Identifying the post-pandemic determinants of low performing students in Latin America through interpretable Machine Learning SHAP Values-Insights from PISA 2022
Marcos Delprato
Published: 2025/9/29
Abstract
The high prevalence of students not achieving the basic competencies in Latin America is concerning. Even more so given the region's deep structural inequalities and the larger post-pandemic regional learning losses. Within this scenario, this paper contributes to the identification of the determinants of bottom and low performers (below level 2) using recent advancements on explainable machine learning methods.
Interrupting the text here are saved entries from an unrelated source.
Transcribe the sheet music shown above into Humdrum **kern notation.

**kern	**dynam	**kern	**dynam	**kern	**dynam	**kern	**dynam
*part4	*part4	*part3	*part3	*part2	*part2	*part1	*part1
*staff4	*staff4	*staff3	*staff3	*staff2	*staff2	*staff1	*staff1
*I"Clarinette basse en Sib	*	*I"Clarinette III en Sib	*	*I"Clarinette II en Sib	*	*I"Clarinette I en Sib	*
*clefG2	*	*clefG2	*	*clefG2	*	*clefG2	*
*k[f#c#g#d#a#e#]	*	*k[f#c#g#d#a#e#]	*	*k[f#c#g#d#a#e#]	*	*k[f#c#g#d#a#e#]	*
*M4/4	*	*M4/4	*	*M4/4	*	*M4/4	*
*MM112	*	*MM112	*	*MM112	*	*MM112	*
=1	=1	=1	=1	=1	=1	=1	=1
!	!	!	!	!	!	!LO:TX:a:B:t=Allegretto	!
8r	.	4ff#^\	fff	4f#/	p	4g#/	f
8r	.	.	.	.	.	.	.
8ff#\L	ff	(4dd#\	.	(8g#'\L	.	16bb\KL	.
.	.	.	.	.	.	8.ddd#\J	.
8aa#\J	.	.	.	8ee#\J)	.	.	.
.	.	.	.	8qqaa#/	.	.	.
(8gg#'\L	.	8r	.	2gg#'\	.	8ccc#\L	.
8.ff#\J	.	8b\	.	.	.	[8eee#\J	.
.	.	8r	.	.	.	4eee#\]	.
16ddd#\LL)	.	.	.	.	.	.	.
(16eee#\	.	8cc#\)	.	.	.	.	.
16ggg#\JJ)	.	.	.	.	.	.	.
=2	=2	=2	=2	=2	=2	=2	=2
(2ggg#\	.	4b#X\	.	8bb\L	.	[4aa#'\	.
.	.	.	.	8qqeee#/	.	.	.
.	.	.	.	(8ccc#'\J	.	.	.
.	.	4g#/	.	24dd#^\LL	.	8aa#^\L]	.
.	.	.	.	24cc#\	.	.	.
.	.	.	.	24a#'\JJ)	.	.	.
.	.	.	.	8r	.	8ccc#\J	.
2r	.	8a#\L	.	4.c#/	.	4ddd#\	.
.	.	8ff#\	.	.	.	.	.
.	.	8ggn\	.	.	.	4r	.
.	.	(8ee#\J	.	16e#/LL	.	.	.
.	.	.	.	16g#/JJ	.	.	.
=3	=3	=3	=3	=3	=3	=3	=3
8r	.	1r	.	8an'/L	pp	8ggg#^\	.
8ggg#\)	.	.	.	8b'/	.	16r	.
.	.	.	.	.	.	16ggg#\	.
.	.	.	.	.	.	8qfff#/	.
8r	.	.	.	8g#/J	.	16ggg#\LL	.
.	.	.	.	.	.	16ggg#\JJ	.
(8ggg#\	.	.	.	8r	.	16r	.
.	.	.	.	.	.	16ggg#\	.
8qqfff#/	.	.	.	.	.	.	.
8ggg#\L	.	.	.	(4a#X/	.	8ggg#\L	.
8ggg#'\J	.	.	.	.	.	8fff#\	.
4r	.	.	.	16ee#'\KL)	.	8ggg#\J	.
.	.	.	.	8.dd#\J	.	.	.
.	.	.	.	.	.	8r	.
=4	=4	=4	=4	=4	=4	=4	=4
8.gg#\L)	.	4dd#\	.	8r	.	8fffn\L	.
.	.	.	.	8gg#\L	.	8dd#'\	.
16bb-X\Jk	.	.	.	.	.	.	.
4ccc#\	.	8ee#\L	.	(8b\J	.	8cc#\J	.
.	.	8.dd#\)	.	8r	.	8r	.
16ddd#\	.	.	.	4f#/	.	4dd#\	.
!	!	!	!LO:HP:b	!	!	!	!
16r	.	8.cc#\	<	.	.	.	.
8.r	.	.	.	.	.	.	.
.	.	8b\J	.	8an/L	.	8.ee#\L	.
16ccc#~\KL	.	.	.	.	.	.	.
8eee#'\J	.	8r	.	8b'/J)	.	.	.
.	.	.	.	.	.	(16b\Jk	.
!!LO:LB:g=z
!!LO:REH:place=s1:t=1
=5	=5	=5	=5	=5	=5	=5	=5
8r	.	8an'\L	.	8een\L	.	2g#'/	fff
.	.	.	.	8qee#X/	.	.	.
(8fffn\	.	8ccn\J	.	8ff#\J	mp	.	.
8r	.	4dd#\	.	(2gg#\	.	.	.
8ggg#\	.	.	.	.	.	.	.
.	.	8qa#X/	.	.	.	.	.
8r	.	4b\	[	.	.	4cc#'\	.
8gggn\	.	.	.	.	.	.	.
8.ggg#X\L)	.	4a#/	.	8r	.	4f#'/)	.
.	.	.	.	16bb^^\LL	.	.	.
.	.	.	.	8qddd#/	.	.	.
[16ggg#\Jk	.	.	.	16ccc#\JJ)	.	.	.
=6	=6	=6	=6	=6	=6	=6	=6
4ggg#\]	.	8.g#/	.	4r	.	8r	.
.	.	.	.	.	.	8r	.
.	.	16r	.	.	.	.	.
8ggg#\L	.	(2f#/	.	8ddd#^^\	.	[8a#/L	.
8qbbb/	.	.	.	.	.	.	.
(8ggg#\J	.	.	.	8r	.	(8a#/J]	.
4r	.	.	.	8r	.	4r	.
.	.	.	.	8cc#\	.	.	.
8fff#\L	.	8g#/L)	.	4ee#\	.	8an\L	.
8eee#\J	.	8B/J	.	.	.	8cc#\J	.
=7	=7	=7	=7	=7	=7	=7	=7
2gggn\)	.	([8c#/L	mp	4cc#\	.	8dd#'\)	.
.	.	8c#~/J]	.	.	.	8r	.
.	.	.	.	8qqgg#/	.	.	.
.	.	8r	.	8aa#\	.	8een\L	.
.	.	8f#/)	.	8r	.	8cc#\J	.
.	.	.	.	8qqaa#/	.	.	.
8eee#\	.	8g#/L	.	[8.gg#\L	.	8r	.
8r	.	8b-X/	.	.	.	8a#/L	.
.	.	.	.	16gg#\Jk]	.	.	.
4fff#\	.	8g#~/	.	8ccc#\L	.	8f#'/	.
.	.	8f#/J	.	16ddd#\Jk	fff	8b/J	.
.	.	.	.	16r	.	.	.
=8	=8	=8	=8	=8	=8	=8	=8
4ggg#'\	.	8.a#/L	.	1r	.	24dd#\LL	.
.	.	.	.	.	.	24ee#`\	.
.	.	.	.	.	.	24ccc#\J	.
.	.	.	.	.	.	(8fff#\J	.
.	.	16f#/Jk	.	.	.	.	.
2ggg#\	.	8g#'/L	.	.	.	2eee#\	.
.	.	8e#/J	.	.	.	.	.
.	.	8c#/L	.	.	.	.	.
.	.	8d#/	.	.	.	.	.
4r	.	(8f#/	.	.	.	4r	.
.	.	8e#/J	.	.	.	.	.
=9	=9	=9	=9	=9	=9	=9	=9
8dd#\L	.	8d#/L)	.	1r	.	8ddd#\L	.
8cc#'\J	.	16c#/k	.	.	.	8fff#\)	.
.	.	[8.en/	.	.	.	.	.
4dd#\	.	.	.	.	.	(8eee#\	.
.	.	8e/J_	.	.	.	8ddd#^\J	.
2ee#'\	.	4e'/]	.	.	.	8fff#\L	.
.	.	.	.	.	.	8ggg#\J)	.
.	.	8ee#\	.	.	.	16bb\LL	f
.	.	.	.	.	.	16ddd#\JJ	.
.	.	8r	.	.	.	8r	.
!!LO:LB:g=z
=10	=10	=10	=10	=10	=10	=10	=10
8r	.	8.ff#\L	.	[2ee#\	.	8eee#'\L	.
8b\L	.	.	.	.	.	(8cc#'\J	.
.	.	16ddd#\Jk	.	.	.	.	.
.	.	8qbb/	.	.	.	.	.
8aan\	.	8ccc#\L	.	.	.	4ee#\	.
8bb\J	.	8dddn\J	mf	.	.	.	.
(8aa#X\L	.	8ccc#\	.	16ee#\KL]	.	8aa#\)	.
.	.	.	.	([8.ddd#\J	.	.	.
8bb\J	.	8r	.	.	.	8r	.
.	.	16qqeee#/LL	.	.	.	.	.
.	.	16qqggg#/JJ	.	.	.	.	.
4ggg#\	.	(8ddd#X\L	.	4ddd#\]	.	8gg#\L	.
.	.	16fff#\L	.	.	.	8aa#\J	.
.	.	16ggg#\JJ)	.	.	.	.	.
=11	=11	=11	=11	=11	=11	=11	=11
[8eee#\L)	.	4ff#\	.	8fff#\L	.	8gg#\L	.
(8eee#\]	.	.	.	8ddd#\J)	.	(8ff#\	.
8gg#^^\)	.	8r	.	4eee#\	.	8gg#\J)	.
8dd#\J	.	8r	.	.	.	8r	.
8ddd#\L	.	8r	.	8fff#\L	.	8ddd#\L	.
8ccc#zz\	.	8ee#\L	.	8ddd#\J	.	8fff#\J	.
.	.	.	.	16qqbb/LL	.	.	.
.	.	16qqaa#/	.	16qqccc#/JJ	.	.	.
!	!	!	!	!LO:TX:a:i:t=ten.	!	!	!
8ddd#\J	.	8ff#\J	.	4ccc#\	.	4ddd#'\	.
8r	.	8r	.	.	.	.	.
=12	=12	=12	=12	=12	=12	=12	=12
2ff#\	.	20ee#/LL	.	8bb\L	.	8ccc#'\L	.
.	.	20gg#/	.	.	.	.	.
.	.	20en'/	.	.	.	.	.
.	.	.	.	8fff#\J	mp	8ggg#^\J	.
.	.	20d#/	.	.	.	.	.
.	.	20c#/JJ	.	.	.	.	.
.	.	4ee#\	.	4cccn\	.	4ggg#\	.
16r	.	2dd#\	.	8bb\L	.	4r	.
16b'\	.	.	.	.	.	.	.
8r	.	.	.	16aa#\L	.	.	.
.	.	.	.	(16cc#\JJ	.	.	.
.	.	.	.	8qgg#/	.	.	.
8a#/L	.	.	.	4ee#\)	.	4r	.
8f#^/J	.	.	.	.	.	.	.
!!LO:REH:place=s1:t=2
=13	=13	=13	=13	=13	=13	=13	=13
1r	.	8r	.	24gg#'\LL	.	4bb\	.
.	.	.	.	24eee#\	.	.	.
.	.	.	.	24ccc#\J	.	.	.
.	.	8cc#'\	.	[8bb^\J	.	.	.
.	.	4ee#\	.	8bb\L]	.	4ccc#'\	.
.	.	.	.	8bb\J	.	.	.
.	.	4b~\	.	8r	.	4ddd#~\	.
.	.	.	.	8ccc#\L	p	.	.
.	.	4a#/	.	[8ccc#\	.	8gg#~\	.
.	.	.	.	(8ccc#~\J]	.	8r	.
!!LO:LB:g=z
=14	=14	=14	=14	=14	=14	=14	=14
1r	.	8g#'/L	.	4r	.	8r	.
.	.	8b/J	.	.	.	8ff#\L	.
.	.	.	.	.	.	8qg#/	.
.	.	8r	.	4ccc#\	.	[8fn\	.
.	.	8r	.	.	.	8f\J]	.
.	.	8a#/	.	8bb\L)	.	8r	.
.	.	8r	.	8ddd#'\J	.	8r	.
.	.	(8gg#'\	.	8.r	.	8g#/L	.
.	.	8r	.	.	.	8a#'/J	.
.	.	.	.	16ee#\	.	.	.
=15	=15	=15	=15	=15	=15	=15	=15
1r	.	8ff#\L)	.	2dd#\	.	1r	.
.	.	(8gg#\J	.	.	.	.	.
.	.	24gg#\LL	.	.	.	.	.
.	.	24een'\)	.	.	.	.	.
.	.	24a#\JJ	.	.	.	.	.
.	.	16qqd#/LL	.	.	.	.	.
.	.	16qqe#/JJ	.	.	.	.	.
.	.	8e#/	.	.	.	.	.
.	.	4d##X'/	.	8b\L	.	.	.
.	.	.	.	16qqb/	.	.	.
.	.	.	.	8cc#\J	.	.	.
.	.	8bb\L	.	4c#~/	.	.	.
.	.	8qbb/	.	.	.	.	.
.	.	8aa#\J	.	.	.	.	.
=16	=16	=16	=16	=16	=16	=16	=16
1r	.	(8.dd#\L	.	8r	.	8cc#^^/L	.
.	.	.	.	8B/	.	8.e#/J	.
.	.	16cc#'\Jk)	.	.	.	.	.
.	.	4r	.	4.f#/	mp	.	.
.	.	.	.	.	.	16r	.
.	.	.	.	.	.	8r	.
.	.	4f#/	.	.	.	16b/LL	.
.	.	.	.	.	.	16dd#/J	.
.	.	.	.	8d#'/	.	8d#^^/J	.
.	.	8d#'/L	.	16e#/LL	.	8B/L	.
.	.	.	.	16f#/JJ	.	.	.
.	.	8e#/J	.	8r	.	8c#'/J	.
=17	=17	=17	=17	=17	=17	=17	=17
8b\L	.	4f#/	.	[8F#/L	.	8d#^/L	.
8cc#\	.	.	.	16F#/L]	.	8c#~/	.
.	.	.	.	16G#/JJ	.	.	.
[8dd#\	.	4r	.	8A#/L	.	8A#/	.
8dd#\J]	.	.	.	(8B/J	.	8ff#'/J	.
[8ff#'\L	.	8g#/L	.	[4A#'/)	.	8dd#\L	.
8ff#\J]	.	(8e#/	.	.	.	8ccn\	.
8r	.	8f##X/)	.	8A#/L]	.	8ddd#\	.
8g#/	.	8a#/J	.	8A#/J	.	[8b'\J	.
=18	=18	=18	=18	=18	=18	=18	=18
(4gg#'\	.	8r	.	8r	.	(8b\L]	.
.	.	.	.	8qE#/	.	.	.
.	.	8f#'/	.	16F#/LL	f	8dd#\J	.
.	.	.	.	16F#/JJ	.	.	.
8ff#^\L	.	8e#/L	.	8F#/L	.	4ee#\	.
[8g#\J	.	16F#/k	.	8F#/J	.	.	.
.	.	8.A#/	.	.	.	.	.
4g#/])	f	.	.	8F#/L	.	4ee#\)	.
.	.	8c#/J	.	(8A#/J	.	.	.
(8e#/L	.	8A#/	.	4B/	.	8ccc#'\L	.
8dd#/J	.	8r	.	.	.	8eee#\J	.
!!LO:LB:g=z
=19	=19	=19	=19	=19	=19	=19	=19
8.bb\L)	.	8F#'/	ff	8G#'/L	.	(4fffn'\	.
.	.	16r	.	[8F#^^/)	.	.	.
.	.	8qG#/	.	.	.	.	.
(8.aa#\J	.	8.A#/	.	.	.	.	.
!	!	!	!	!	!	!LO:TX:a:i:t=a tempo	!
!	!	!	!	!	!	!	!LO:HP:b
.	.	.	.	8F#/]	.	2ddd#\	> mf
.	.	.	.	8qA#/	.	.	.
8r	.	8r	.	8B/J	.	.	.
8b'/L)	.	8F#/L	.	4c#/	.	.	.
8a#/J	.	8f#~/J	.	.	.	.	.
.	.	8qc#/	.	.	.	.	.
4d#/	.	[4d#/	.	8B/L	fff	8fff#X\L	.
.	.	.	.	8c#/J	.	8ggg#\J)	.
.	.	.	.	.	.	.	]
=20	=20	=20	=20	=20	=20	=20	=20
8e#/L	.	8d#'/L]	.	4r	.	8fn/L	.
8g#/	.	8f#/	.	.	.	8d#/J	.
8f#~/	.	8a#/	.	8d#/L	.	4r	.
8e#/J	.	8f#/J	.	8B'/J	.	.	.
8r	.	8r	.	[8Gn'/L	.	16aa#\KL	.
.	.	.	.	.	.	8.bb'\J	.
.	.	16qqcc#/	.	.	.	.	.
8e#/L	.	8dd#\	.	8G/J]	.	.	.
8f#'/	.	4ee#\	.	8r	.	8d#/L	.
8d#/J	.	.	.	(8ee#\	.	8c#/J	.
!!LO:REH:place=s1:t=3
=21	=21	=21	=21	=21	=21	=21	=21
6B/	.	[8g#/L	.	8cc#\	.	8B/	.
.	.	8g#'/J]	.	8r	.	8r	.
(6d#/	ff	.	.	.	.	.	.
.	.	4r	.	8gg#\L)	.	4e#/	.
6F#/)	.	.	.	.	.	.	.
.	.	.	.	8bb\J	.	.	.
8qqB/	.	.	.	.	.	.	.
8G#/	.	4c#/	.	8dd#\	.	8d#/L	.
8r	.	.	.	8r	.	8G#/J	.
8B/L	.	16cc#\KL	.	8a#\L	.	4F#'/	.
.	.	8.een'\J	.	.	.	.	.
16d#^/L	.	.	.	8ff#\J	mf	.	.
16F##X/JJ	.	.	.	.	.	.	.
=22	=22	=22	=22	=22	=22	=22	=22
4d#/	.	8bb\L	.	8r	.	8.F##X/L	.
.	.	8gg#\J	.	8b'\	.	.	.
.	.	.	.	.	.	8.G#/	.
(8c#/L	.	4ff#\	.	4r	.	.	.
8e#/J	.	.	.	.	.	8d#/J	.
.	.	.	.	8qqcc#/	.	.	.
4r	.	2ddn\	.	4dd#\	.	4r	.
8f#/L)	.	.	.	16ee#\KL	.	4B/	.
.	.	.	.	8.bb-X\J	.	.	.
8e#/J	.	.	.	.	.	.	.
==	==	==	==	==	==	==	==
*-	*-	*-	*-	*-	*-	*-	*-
In particular, relying on PISA 2022 data for 10 countries and using the Shapley Additive Explanations (SHAP) analysis, I identify critical factors impacting on the student performance across low performers groups. I find that a student with the highest probability of being a not achiever speaks a minority language and had repeated, has no digital devices at home, comes from a poor family and works for payment half of the week, and the school he/she attends has wide disadvantages such as bad school climate, weak ICT infrastructure and poor teaching quality (only a third of teachers being certified). Regarding countries' estimates, I find quite homogeneous patterns as far as global average contribution of top ranked factors is concerned, with repetition at primary, household wealth, and educational ICT inputs being top ten ranked covariates in at least 8 out of the 10 total countries. The paper findings contribute to the broad literature on strategies to identify and to target those most left behind in Latin American education systems.